In this post we discuss elaborately an automatic solar charger circuit using a single transistor relay circuit.
Simple Charger using a Battery and Solar panel
A solar panel can certainly be applied to directly charge a battery with virtually no other elements. Just hook up the panel with the battery and it can charge once the panel begins getting dazzling sunshine - offering the panel a voltage of minimum 30% to 50% more than battery power you might be charging.
Below is a few remarkable information:
The voltage from the solar panel is not important and the voltage of the battery really does not make a difference. You are able to hook up any solar panel to any battery - ensuring the solar panel constitutes a voltage minimum 30% to 50% higher than the battery you might be charging.
The output voltage of the solar panel may only adjust to the voltage from the battery. Despite the fact that there exists a voltage mis-match, there isn't any "missing" or thrown away energy.
A good 18v solar panel "runs into" a 12v battery using the optimum current it could possibly generate once the strength of the sunlight is a highest.
To avoid an excessive amount of mis-match, it is strongly recommended you keep the panel voltage to inside 150% of the battery voltage. (6v battery - 9v utmost solar panel, 12v battery - 18v optimum panel, 24v battery - 36v spork panel).
However below is the key factor: In order to avoid overcharging of the battery, the wattage of the solar panel is extremely important.
When the wattage of your 18v panel is 10watts, the current is 10/18 = 0.55 amps = 550mA.
To counteract overcharging a battery pack, the charging current must not be greater than one-tenth its amp-hr capacity.
In particular, a 2,000mAhr group of cells must not be charged at a level beyond 200mA for 14 hours. This can be referred to as its 14-hour rate.
Yet this rating can be a CONSTANT RATING as a solar panel delivers an output for approximately 8 hours each day, you are able to boost the charging current to 550mA for Eight hours. This may provide the power to completely charge the cells.
For this reason a 10 watt solar panel could be directly attached to a group of (practically fully discharged) 2,000mAhr cells.
For a 12v 1.2AHr battery, the charging current is going to be 100mA for 12 hours or 330mA for 4 hours along with a regulator circuit is going to be necessary to protect against overcharging.
For any 12v 4.5AHr battery, the charging current is going to be 375mA for Half of the day and a bigger solar panel is going to be necessary.
The Role of a Blocking Diode
Some solar panels may discharge the battery (a touch) while it isn't obtaining sunlight and a diode is usually included with to protect against self discharge.

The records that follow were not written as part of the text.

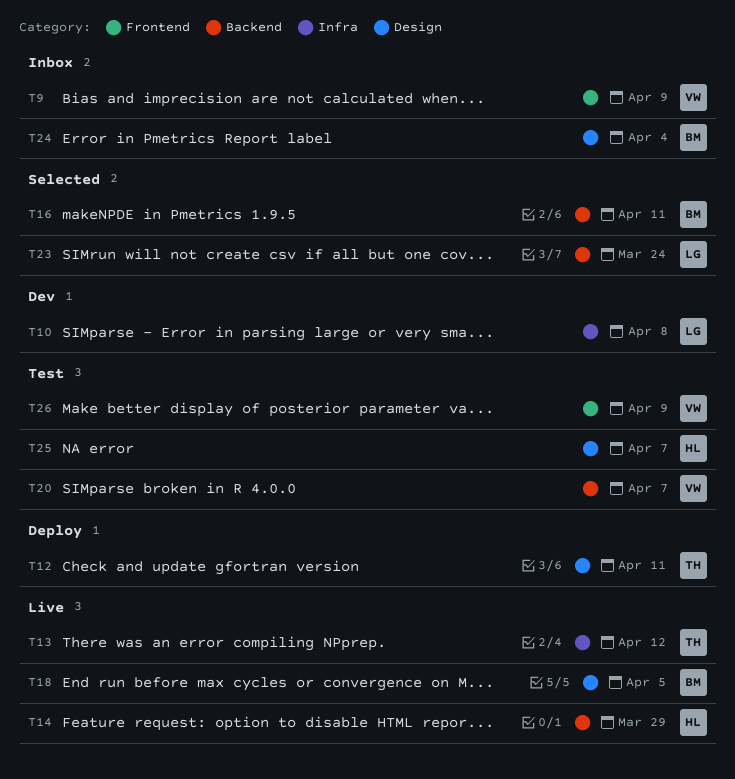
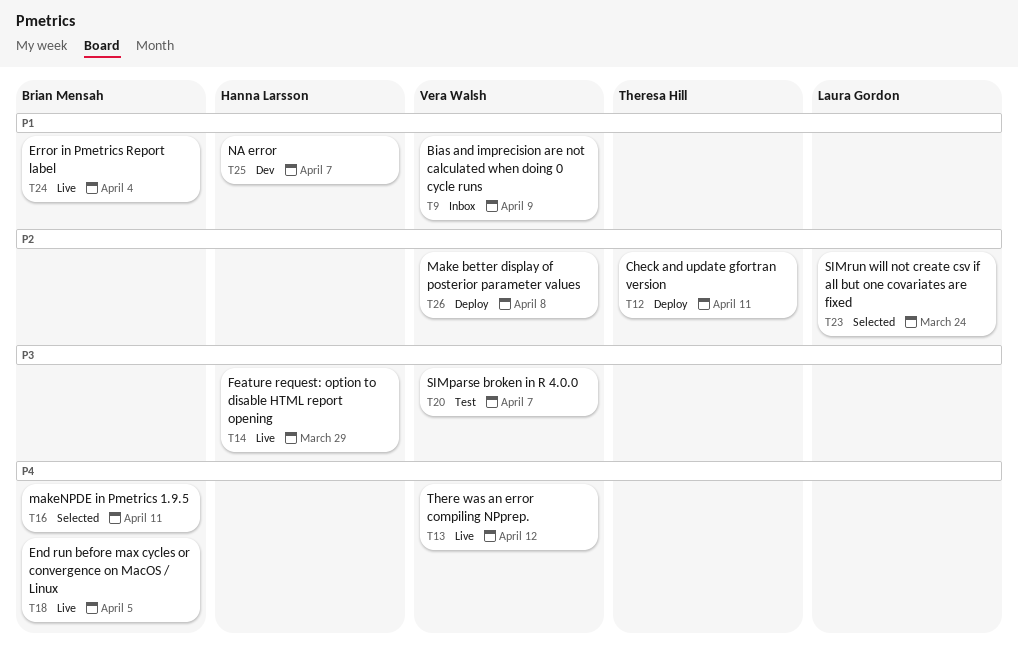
T10: present -> none
T13, owner: Theresa Hill -> Vera Walsh
T24, status: Inbox -> Live
T25, status: Test -> Dev
T26, status: Test -> Deploy
T26, due: Apr 9 -> Apr 8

This diode lowers 0.6v once the panel is working and can cut down the ideal current (somewhat) while the solar panel is charging the battery. In case the diode is Schottky, the voltage-drop can be 0.35v.
Some solar panels incorporate this diode - known as BYPASS DIODE.
How to Stop Overcharging
You will find a couple of methods to protect against overcharging the battery.
1. Discharge the battery practically thoroughly every night and make use of a solar panel which will mainly offer 120% of the amp-hour capacity of the battery the next day.
2. Put in a VOLTAGE REGULATOR.
Here is the most basic and least expensive regulator to charge a 12v battery.
The solar panel should have the ability to generate a minimum of 16v on NO LOAD. (25-28 cells). The diagram simply exhibits a 24 cell solar panel - it ought to be 28 cells.
The one other factor you need to think about is the wattage of the solar panel. This can count on how quickly you would like to charge the battery and/or just how much power you take out through the battery every day and/or the amp-Hr capacity from the battery.
As an example, a 12v 1.2A-Hr battery consists of 14watt-hours of electricity. An 6watt panel (16v to 18v) may give you 18watt-hours (in glowing sunshine) in Three hours. The battery will probably be totally charged in 3 hours.